Fatwa mengenai Pluralisme, Liberalisme dan Sekularisme Agama dibagi menjadi dua bagian, yakni Ketentuan Umum dan Ketentuan Hukum. Kedua bagian tersebut merupakan satu kesatuan dan tidak bisa dipisahkan satu sama lain. Karena secara substansial ketetapan hukum yang disebutkan dalam bagian kedua menunjuk kepada definisi dan pengertian yang disebutkan pada bagian pertama. Definisi dalam fatwa tersebut bersifat empirik, bukan definisi akademis.
Dimaksud bersifat empirik adalah bahwa definisi pluralisme, liberalisme dan sekularisme agama dalam fatwa ini adalah faham (isme) yang hidup dan dipahami oleh masyarakat sebagaimana diuraikan di atas. Oleh sebab itu, definisi tentang pluralisme, liberalisme dan sekularisme agama sebagaimana dirumuskan oleh para ulama peserta Munas VII MUI bukanlah definisi yang mengada-ada, tapi untuk merespons apa yang selama ini telah disebarluaskan oleh para pluralis, liberalis dan sekularis agama.

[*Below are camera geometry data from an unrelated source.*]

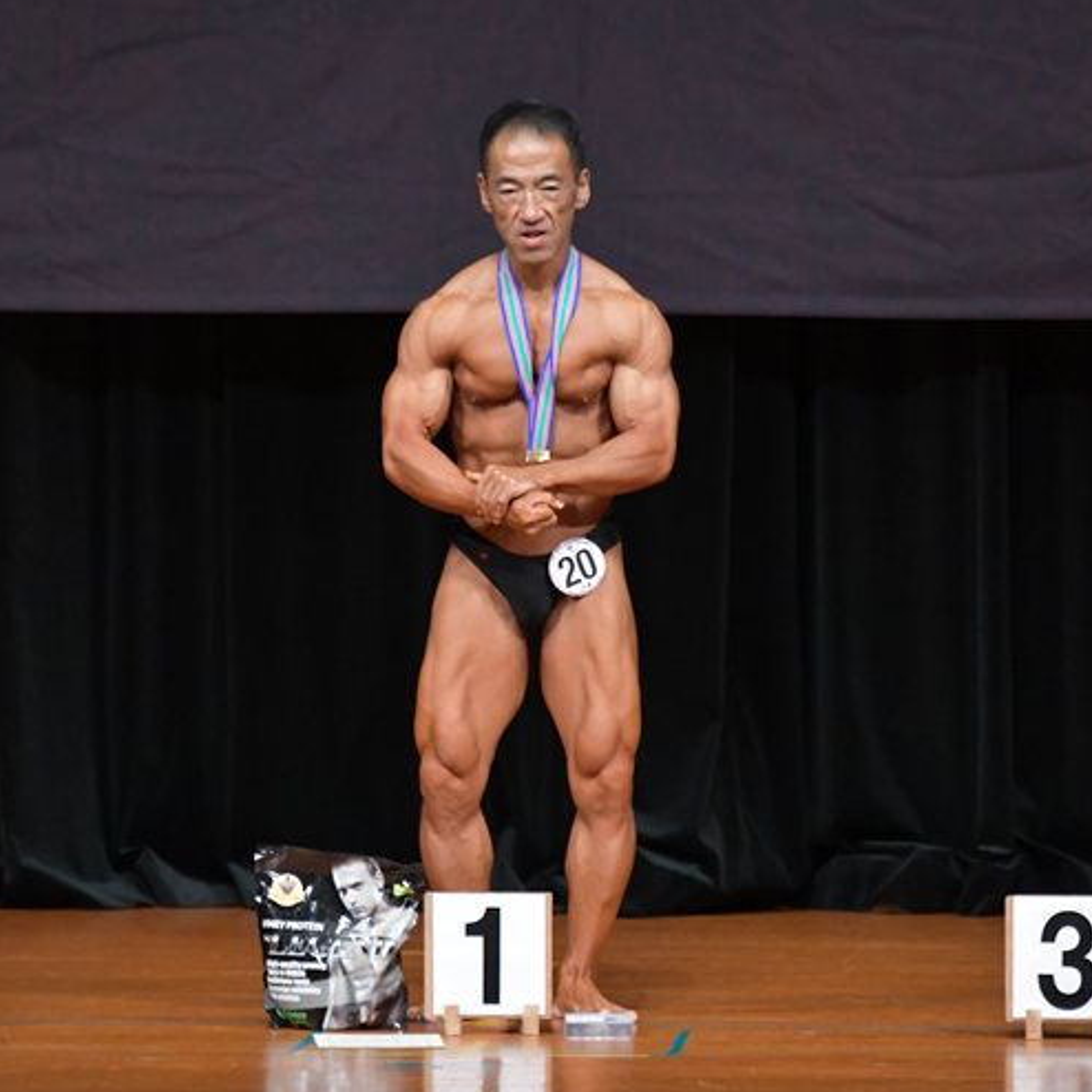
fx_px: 14276
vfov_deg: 4.4
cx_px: 589
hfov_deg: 4.4
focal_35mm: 400
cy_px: 535
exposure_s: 1/400
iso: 4000
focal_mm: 200
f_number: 5.6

Bahkan para penganjur pluralisme, liberalisme dan sekularisme agama juga telah bertindak terlalu jauh dengan menganggap bahwa banyak ayat al-Qur’an sudah tidak relevan lagi, seperti larangan kawin beda agama, dalam hal ini antara perempuan Islam dengan laki-laki non-Islam sudah tidak relevan lagi.

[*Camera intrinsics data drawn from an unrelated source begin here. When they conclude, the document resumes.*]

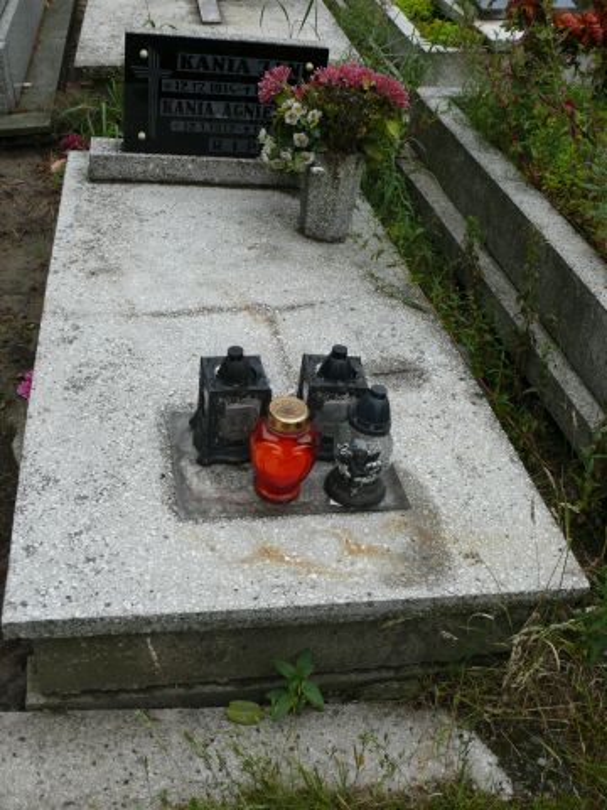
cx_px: 304
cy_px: 405
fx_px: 818
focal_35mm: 35
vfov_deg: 52.6
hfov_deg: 40.7
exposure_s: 1/160
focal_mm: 7.4
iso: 100
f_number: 4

Mereka juga menganggap bahwa al-Qur’an itu bukanlah firman Allah tetapi hanya merupakan teks biasa seperti halnya teks-teks lainnya, bahkan dianggap sebagai angan-angan teologis (al-khayal al-dini). Misalnya, seperti yang dikemukakan oleh aktivis Islam liberal dalam website mereka yang berbunyi: ”Sebagian besar kaum muslimin meyakini bahwa al-Qur’an dari halaman pertama hingga terakhir merupakan kata-kata Allah yang diturunkan kepada Nabi Muhammad secara verbatim, baik kata-katanya (lafzhan) maupun maknanya (ma’nan). Keyakinan semacam itu sesungguhnya lebih merupakan formulasi dan angan-angan teologis (al-khayal al-dini) yang dibuat oleh para ulama sebagai bagian dari formalisasi doktrin-doktrin Islam.”

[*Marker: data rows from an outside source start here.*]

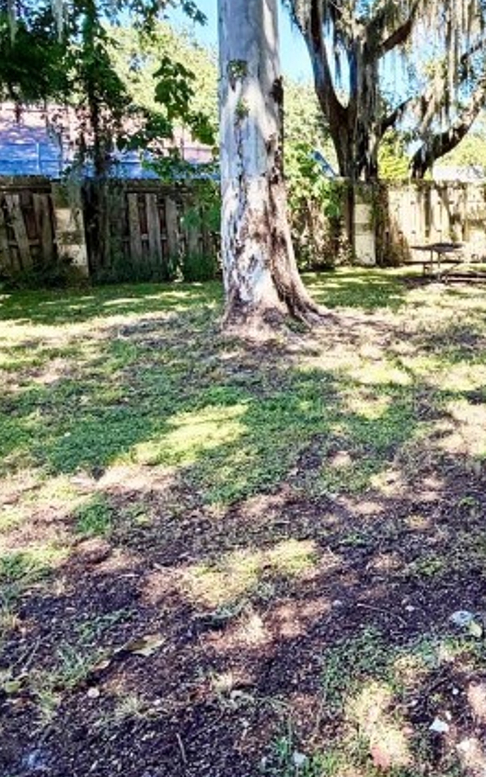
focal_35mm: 36
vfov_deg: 53.5
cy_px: 304
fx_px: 762
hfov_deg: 30.5
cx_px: 571
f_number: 2.2
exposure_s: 1/224
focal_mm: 2.22
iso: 50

Masih banyak lagi pernyataan-pernyataan “aneh” yang mereka kemukakan.
Fatwa MUI menegaskan pula bahwa pluralisme agama berbeda dengan pluralitas agama, karena pluralitas agama berarti kemajemukan agama. Banyaknya agama-agama di Indonesia merupakan sebuah kenyataan di mana semua warga negara, termasuk umat Islam Indonesia, harus menerimanya sebagai suatu keniscayaan dan menyikapinya dengan toleransi dan hidup berdampingan secara damai.
Pluralitas agama merupakan hukum sejarah (sunnatullah) yang tidak mungkin terelakkan keberadaannya dalam kehidupan kita sehari-hari.
Fatwa MUI tentang pluralisme agama ini dimaksudkan untuk membantah berkembangnya paham relativisme agama, yaitu bahwa kebenaran suatu agama bersifat relatif dan tidak absolut.
Fatwa ini justru menegaskan bahwa masing-masing agama dapat mengklaim kebenaran agamanya (claim-truth) sendiri-sendiri tapi tetap berkomitmen saling menghargai satu sama lain dan mewujudkan keharmonisan hubungan antar para pemeluknya.